Mit einem letzten Gong der Schulglocke endet nach der Zeugnisvergabe an diesem Freitag für 1,67 Millionen Schülerinnen und Schüler in Bayern das Schuljahr. Sechs Wochen Ferien ohne Unterricht und Hausaufgaben, dafür mit Baden, Entspannen und Reisen stehen vor der Tür - eine Zeit, die viele Eltern vor organisatorische Probleme stellt. Wie sollen sie zumal jüngere Kinder neben der eigenen Erwerbstätigkeit über eine derart lange Zeit betreuen? Eine Möglichkeit sind Ferienprogramme. Doch wo es solche Angebote gibt, sind die Wartelisten vielerorts lang.
Dabei stellen viele Vereine und sonstige Träger von Jugendarbeit heuer besonders viel auf die Beine, um die coronabedingten Folgen für die Kinder und Jugendlichen abzumildern. "Wir merken einen Rekord an Nachfrage, was eine Bezuschussung an Ferienangeboten anbelangt. Die Oster- und Herbstferienförderung ist komplett abgeschöpft gewesen, die Sommerferien sind noch im Schwange", sagte Philipp Seitz vom Bayerischen Jugendring (BJR) der Deutschen Presse-Agentur.
Der BJR koordiniert im Auftrag des bayerischen Kultusministeriums das "Sonderprogramm Ferienangebote", das durch soziale Begegnungen, Gemeinschaftserlebnisse und freizeitpädagogische Angebote die psychosozialen Belastungen aus den Einschränkungen während der Corona-Pandemie abbauen soll. Mehr als 45.000 Kinder und Jugendliche haben in den vergangenen dreieinhalb Jahren am Sonderprogramm teilgenommen - das sind knapp drei Prozent der Schülerschaft.
Heuer bieten über 2200 Gruppen (2022: 1600 Gruppen) rund 26.400 zusätzliche Ferienplätze an - mehr als die Hälfte davon in den Sommerferien. Hinzu kommen traditionell Ferienangebote der Landkreise und Kommunen im Rahmen von deren Kinder- und Jugendarbeit, wobei es dabei durchaus weiße Flecken auf der Landkarte gibt. Eine Übersicht findet sich im Internet unter https://ferienportal.bayern.
Das Kultusministerium wertet das Sonderprogramm als vollen Erfolg. Eine viel zu geringe Reichweite bescheinigt ihm dagegen der bildungspolitische Sprecher der FPD-Fraktion, Matthias Fischbach - und kritisiert, dass Bayern zur Verfügung gestellte Bundesmittel zum Aufholen der Coronafolgen nicht ansatzweise in der vorgesehenen Höhe mit Landesmitteln ergänzt habe. "Wir müssen deshalb deutlich mehr gegen die immer noch vorhandenen Lernlücken und psychischen Probleme unternehmen - nicht nur in den Ferien", betonte Fischbach.

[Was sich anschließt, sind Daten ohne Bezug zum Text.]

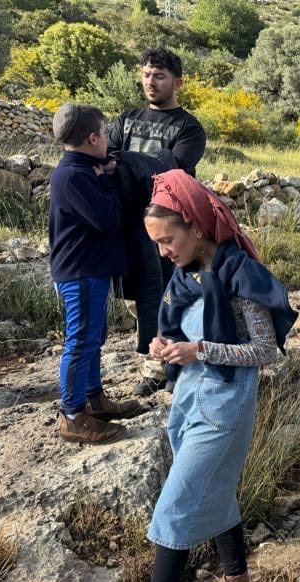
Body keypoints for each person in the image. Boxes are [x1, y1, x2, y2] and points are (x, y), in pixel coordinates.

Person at [122, 170, 297, 582]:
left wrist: (200, 350)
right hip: (188, 397)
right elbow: (174, 331)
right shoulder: (184, 276)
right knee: (215, 493)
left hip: (225, 405)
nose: (163, 252)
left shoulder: (242, 274)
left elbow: (264, 352)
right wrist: (165, 346)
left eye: (168, 240)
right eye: (156, 244)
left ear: (196, 227)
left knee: (175, 507)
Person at [108, 46, 207, 396]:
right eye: (147, 74)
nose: (151, 82)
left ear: (177, 82)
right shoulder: (125, 119)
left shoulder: (189, 127)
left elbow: (172, 168)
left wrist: (127, 160)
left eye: (160, 76)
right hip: (128, 226)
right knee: (138, 301)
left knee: (173, 297)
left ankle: (168, 369)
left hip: (170, 227)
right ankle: (160, 358)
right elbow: (108, 160)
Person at [48, 103, 141, 445]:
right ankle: (72, 415)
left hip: (89, 269)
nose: (106, 139)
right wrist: (110, 182)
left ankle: (94, 400)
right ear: (92, 138)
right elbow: (107, 219)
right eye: (103, 134)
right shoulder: (75, 176)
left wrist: (102, 174)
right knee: (80, 340)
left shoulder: (83, 168)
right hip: (82, 271)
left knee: (93, 336)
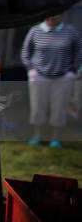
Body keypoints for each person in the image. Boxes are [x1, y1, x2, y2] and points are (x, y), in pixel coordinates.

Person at [21, 14, 82, 148]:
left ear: (61, 15)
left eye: (55, 14)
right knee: (37, 107)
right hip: (39, 76)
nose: (51, 17)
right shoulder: (35, 30)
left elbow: (79, 51)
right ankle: (37, 136)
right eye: (48, 15)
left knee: (59, 108)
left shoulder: (70, 31)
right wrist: (31, 70)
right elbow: (25, 52)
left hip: (62, 77)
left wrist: (72, 71)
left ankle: (55, 139)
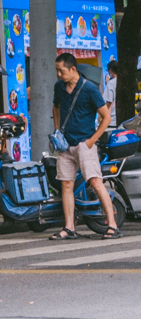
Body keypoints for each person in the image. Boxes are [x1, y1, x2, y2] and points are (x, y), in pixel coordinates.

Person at [51, 52, 120, 240]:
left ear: (73, 69)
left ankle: (112, 225)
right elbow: (55, 107)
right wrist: (57, 129)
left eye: (61, 71)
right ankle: (69, 227)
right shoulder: (59, 87)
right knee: (66, 185)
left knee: (96, 181)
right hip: (65, 145)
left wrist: (91, 141)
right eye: (57, 71)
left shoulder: (90, 89)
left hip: (85, 144)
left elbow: (105, 117)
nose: (58, 74)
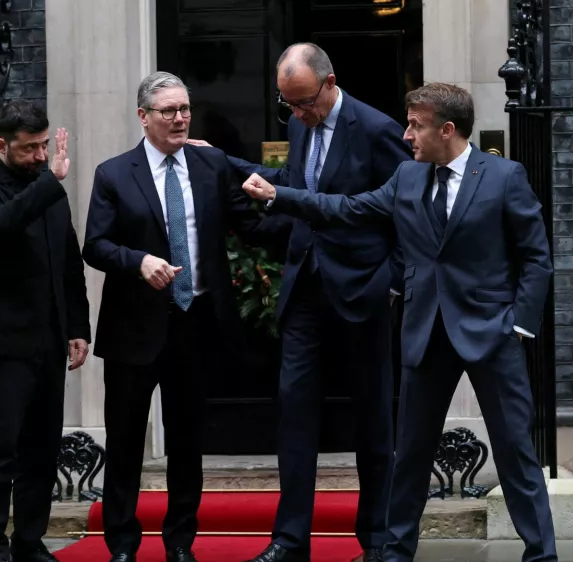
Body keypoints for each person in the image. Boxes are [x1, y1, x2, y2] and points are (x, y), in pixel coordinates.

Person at [242, 82, 558, 562]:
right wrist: (279, 194)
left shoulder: (503, 175)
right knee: (409, 453)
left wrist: (517, 325)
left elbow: (536, 258)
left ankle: (540, 554)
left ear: (446, 129)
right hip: (425, 331)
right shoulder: (407, 178)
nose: (407, 134)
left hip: (491, 333)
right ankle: (394, 553)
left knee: (515, 451)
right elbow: (346, 209)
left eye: (416, 125)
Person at [189, 42, 411, 562]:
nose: (298, 113)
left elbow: (406, 210)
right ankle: (290, 541)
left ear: (330, 83)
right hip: (305, 289)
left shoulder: (378, 130)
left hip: (362, 292)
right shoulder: (298, 124)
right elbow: (291, 186)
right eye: (288, 103)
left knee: (374, 423)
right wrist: (221, 161)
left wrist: (392, 282)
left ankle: (376, 541)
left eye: (305, 102)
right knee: (293, 415)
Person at [82, 71, 291, 562]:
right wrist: (139, 261)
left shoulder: (210, 162)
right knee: (128, 440)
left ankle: (180, 543)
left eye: (184, 109)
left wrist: (310, 220)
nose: (179, 118)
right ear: (143, 117)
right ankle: (123, 546)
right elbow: (96, 245)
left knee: (186, 441)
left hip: (195, 322)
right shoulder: (114, 173)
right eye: (168, 111)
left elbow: (250, 225)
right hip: (135, 327)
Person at [0, 100, 91, 562]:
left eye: (43, 145)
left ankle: (30, 541)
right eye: (29, 148)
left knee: (40, 452)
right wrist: (49, 181)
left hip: (48, 343)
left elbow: (67, 260)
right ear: (2, 145)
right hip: (2, 347)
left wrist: (77, 326)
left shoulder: (47, 189)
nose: (39, 155)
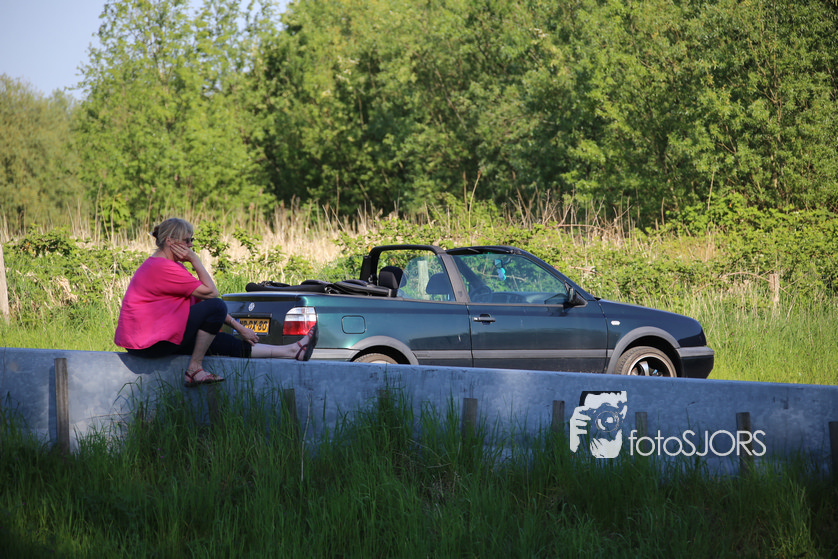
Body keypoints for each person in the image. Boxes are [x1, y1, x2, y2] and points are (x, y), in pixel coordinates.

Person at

Nach breit geteilter Einschätzung haben viele Kinder und Jugendliche weiterhin einen großen Nachholbedarf bei der Entwicklung sozialer Kompetenzen, andere sind psychisch belastet. Umso mehr Sorgen bereitet Seitz die nun auslaufende Förderung durch das Kultusministerium. "Aus unserer Sicht ist eine weitergehende Finanzierung des Sonderprogramms unbedingt erforderlich." Nachdem das Programm bislang aus Mitteln zur Bewältigung der Pandemie gezahlt wurde, sei nun eine verstetigte Förderung nötig. "Aus Sicht des BJR braucht es noch mehr finanzielle Mittel, um weitere Angebote für Kinder und Jugendliche in allen Regionen Bayerns zu schaffen."
Dies gelte auch vor dem Hintergrund, dass für Grundschüler ab dem Schuljahr 2026/27 schrittweise ein Rechtsanspruch auf Ganztagesbetreuung mit einer Abdeckung auch der meisten Ferienzeiten besteht - und die jetzigen Anbieter von Ferienangeboten dafür dringend benötigt werden. Zumal es angesichts sowohl des Fachkräftemangels im professionellen Bereich als auch des Mangels an Ehrenamtlichen ohnehin eine "riesige Kraftanstrengung" werde, den Rechtsanspruch zu erfüllen, erläuterte die bildungspolitische Sprecherin der SPD-Fraktion, Simone Strohmayr. Deshalb müsse man nicht nur über Werbeaktionen, sondern auch über kostenlose Ausbildungs- und Nachqualifizierungsmaßnahmen nachdenken - und die Ehrenamtlichen dafür gegebenenfalls sogar bezahlen.